- Na moje polecenie 2 września Ministerstwo Obrony oraz sztab generalny rozpoczęli proces demobilizacji. Chciałbym pogratulować wszystkim chłopakom, którzy teraz wracają do domu – oświadczył prezydent Ukrainy Petro Poroszenko w rozmowie z ukraińskimi mediami.

Ukraiński prezydent powiedział, że zmobilizowani podczas ostatniej fali żołnierze najpierw zostali skierowani do centrów szkoleniowych, a już po tym trafili na front i otrzymali odnowiony sprzęt. Dodał, że obecnie władze przeprowadzają masową demobilizację.

- Gratuluję wszystkim tym, którzy przez rok czekali na swoich ojców, mężów, synów i nareszcie zobaczą się z nimi. Jestem wdzięczny tym ukraińskim bohaterom, którzy wykonywali swój święty obowiązek, obronili Ukrainę – mówił Poroszenko. Zapewniał, że dziś Ukraina jest w stanie obronić swoją suwerenność i integralność terytorialną. – Ukraina ma jedną z najbardziej przygotowanych i patriotycznych armii na kontynencie – twierdzi.

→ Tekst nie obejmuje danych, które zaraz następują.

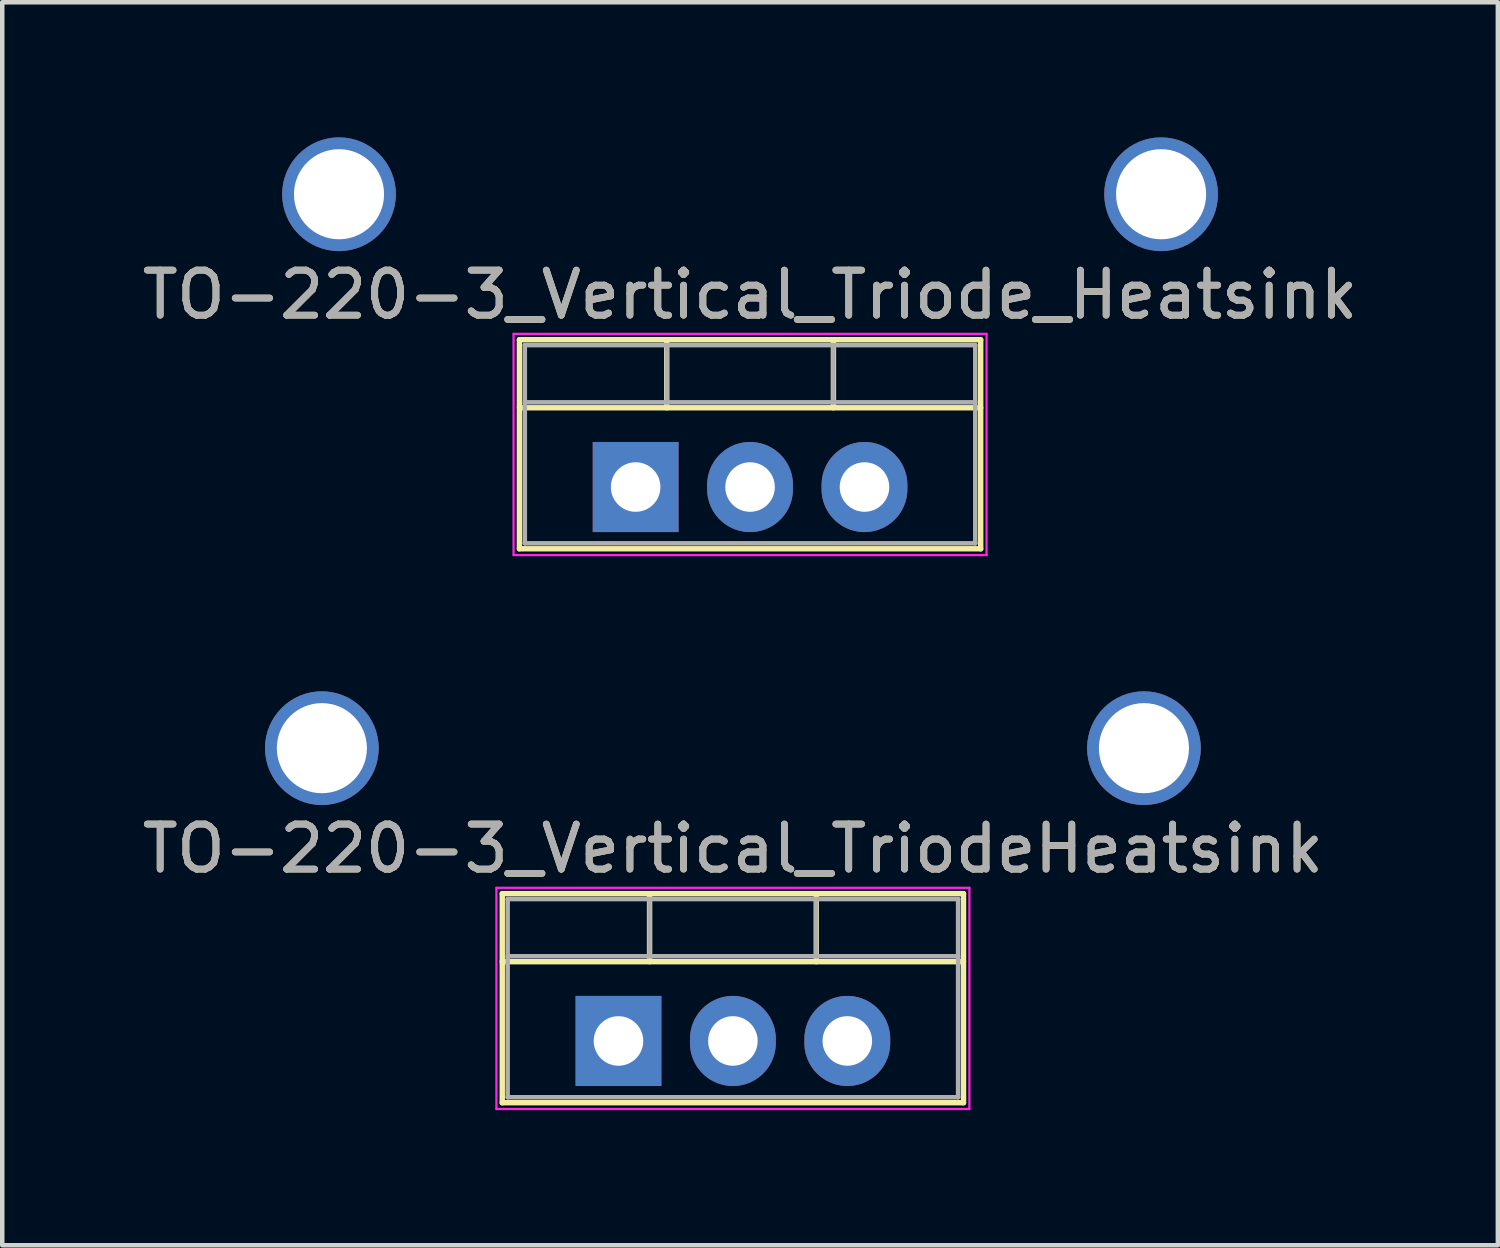
<source format=kicad_pcb>
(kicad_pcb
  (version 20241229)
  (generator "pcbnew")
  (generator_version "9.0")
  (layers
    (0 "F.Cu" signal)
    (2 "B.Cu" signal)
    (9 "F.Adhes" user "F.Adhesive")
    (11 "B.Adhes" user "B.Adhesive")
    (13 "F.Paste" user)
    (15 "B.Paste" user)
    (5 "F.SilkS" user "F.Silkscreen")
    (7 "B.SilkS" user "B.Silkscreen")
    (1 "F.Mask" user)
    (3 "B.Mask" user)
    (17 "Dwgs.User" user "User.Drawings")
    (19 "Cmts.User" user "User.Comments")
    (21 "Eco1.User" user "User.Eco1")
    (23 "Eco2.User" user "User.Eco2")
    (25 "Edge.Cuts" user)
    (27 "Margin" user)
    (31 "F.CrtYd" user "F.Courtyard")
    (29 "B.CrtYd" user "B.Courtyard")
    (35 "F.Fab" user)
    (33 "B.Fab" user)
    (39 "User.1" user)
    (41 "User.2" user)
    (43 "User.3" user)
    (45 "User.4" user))
  (footprint "TO-220-3_Vertical_Triode_Heatsink"
    (layer "F.Cu")
    (at 11.061 7.762)
    (property "Reference" "TO-220-3_Vertical_Triode_Heatsink" (at 2.54 -4.27 0) (layer "F.SilkS") (effects (font (size 1 1) (thickness 0.15))))
    (attr through_hole)
    (fp_line (start -2.58 -3.27) (end -2.58 1.371) (stroke (width 0.12) (type solid)) (layer "F.SilkS"))
    (fp_line (start -2.58 -3.27) (end 7.66 -3.27) (stroke (width 0.12) (type solid)) (layer "F.SilkS"))
    (fp_line (start -2.58 -1.76) (end 7.66 -1.76) (stroke (width 0.12) (type solid)) (layer "F.SilkS"))
    (fp_line (start -2.58 1.371) (end 7.66 1.371) (stroke (width 0.12) (type solid)) (layer "F.SilkS"))
    (fp_line (start 0.69 -3.27) (end 0.69 -1.76) (stroke (width 0.12) (type solid)) (layer "F.SilkS"))
    (fp_line (start 4.391 -3.27) (end 4.391 -1.76) (stroke (width 0.12) (type solid)) (layer "F.SilkS"))
    (fp_line (start 7.66 -3.27) (end 7.66 1.371) (stroke (width 0.12) (type solid)) (layer "F.SilkS"))
    (fp_line (start -2.71 -3.4) (end -2.71 1.51) (stroke (width 0.05) (type solid)) (layer "F.CrtYd"))
    (fp_line (start -2.71 1.51) (end 7.79 1.51) (stroke (width 0.05) (type solid)) (layer "F.CrtYd"))
    (fp_line (start 7.79 -3.4) (end -2.71 -3.4) (stroke (width 0.05) (type solid)) (layer "F.CrtYd"))
    (fp_line (start 7.79 1.51) (end 7.79 -3.4) (stroke (width 0.05) (type solid)) (layer "F.CrtYd"))
    (fp_line (start -2.46 -3.15) (end -2.46 1.25) (stroke (width 0.1) (type solid)) (layer "F.Fab"))
    (fp_line (start -2.46 -1.88) (end 7.54 -1.88) (stroke (width 0.1) (type solid)) (layer "F.Fab"))
    (fp_line (start -2.46 1.25) (end 7.54 1.25) (stroke (width 0.1) (type solid)) (layer "F.Fab"))
    (fp_line (start 0.69 -3.15) (end 0.69 -1.88) (stroke (width 0.1) (type solid)) (layer "F.Fab"))
    (fp_line (start 4.39 -3.15) (end 4.39 -1.88) (stroke (width 0.1) (type solid)) (layer "F.Fab"))
    (fp_line (start 7.54 -3.15) (end -2.46 -3.15) (stroke (width 0.1) (type solid)) (layer "F.Fab"))
    (fp_line (start 7.54 1.25) (end 7.54 -3.15) (stroke (width 0.1) (type solid)) (layer "F.Fab"))
    (fp_text user "${REFERENCE}" (at 2.54 -4.27 0) (layer "F.Fab") (effects (font (size 1 1) (thickness 0.15))))
    (pad "1" thru_hole rect (at 0 0) (size 1.905 2) (drill 1.1) (layers "*.Cu" "*.Mask"))
    (pad "2" thru_hole oval (at 2.54 0) (size 1.905 2) (drill 1.1) (layers "*.Cu" "*.Mask"))
    (pad "3" thru_hole oval (at 5.08 0) (size 1.905 2) (drill 1.1) (layers "*.Cu" "*.Mask"))
    (pad "4" thru_hole circle (at -6.585 -6.5) (size 2.524 2.524) (drill 2) (layers "*.Cu" "*.Mask"))
    (pad "5" thru_hole circle (at 11.665 -6.5) (size 2.524 2.524) (drill 2) (layers "*.Cu" "*.Mask")))
  (footprint "TO-220-3_Vertical_TriodeHeatsink"
    (layer "F.Cu")
    (at 10.68 20.059)
    (property "Reference" "TO-220-3_Vertical_TriodeHeatsink" (at 2.54 -4.27 0) (layer "F.SilkS") (effects (font (size 1 1) (thickness 0.15))))
    (attr through_hole)
    (fp_line (start -2.58 -3.27) (end -2.58 1.371) (stroke (width 0.12) (type solid)) (layer "F.SilkS"))
    (fp_line (start -2.58 -3.27) (end 7.66 -3.27) (stroke (width 0.12) (type solid)) (layer "F.SilkS"))
    (fp_line (start -2.58 -1.76) (end 7.66 -1.76) (stroke (width 0.12) (type solid)) (layer "F.SilkS"))
    (fp_line (start -2.58 1.371) (end 7.66 1.371) (stroke (width 0.12) (type solid)) (layer "F.SilkS"))
    (fp_line (start 0.69 -3.27) (end 0.69 -1.76) (stroke (width 0.12) (type solid)) (layer "F.SilkS"))
    (fp_line (start 4.391 -3.27) (end 4.391 -1.76) (stroke (width 0.12) (type solid)) (layer "F.SilkS"))
    (fp_line (start 7.66 -3.27) (end 7.66 1.371) (stroke (width 0.12) (type solid)) (layer "F.SilkS"))
    (fp_line (start -2.71 -3.4) (end -2.71 1.51) (stroke (width 0.05) (type solid)) (layer "F.CrtYd"))
    (fp_line (start -2.71 1.51) (end 7.79 1.51) (stroke (width 0.05) (type solid)) (layer "F.CrtYd"))
    (fp_line (start 7.79 -3.4) (end -2.71 -3.4) (stroke (width 0.05) (type solid)) (layer "F.CrtYd"))
    (fp_line (start 7.79 1.51) (end 7.79 -3.4) (stroke (width 0.05) (type solid)) (layer "F.CrtYd"))
    (fp_line (start -2.46 -3.15) (end -2.46 1.25) (stroke (width 0.1) (type solid)) (layer "F.Fab"))
    (fp_line (start -2.46 -1.88) (end 7.54 -1.88) (stroke (width 0.1) (type solid)) (layer "F.Fab"))
    (fp_line (start -2.46 1.25) (end 7.54 1.25) (stroke (width 0.1) (type solid)) (layer "F.Fab"))
    (fp_line (start 0.69 -3.15) (end 0.69 -1.88) (stroke (width 0.1) (type solid)) (layer "F.Fab"))
    (fp_line (start 4.39 -3.15) (end 4.39 -1.88) (stroke (width 0.1) (type solid)) (layer "F.Fab"))
    (fp_line (start 7.54 -3.15) (end -2.46 -3.15) (stroke (width 0.1) (type solid)) (layer "F.Fab"))
    (fp_line (start 7.54 1.25) (end 7.54 -3.15) (stroke (width 0.1) (type solid)) (layer "F.Fab"))
    (fp_text user "${REFERENCE}" (at 2.54 -4.27 0) (layer "F.Fab") (effects (font (size 1 1) (thickness 0.15))))
    (pad "1" thru_hole rect (at 0 0) (size 1.905 2) (drill 1.1) (layers "*.Cu" "*.Mask"))
    (pad "2" thru_hole oval (at 2.54 0) (size 1.905 2) (drill 1.1) (layers "*.Cu" "*.Mask"))
    (pad "3" thru_hole oval (at 5.08 0) (size 1.905 2) (drill 1.1) (layers "*.Cu" "*.Mask"))
    (pad "4" thru_hole circle (at -6.585 -6.5) (size 2.524 2.524) (drill 2) (layers "*.Cu" "*.Mask"))
    (pad "5" thru_hole circle (at 11.665 -6.5) (size 2.524 2.524) (drill 2) (layers "*.Cu" "*.Mask")))
  (gr_rect
    (start -3 -3)
    (end 30.202 24.594)
    (stroke (width 0.1) (type default))
    (fill no)
    (layer "Edge.Cuts")))
</source>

Kilka dni temu minister obrony Stepan Połtorak powiedział, że liczebność ukraińskich sił zbrojnych w ciągu roku zwiększyła się dwa razy. Jak twierdzi, dziś w armii służy nawet 280 tysięcy żołnierzy. – Mamy problem z budżetem, wyżywieniem, ale powinniśmy przecierpieć by Ukraińcy byli dumni ze swojej armii. By naszą armię szanowały inne kraje, a nie bali się jej – powiedział Połtorak.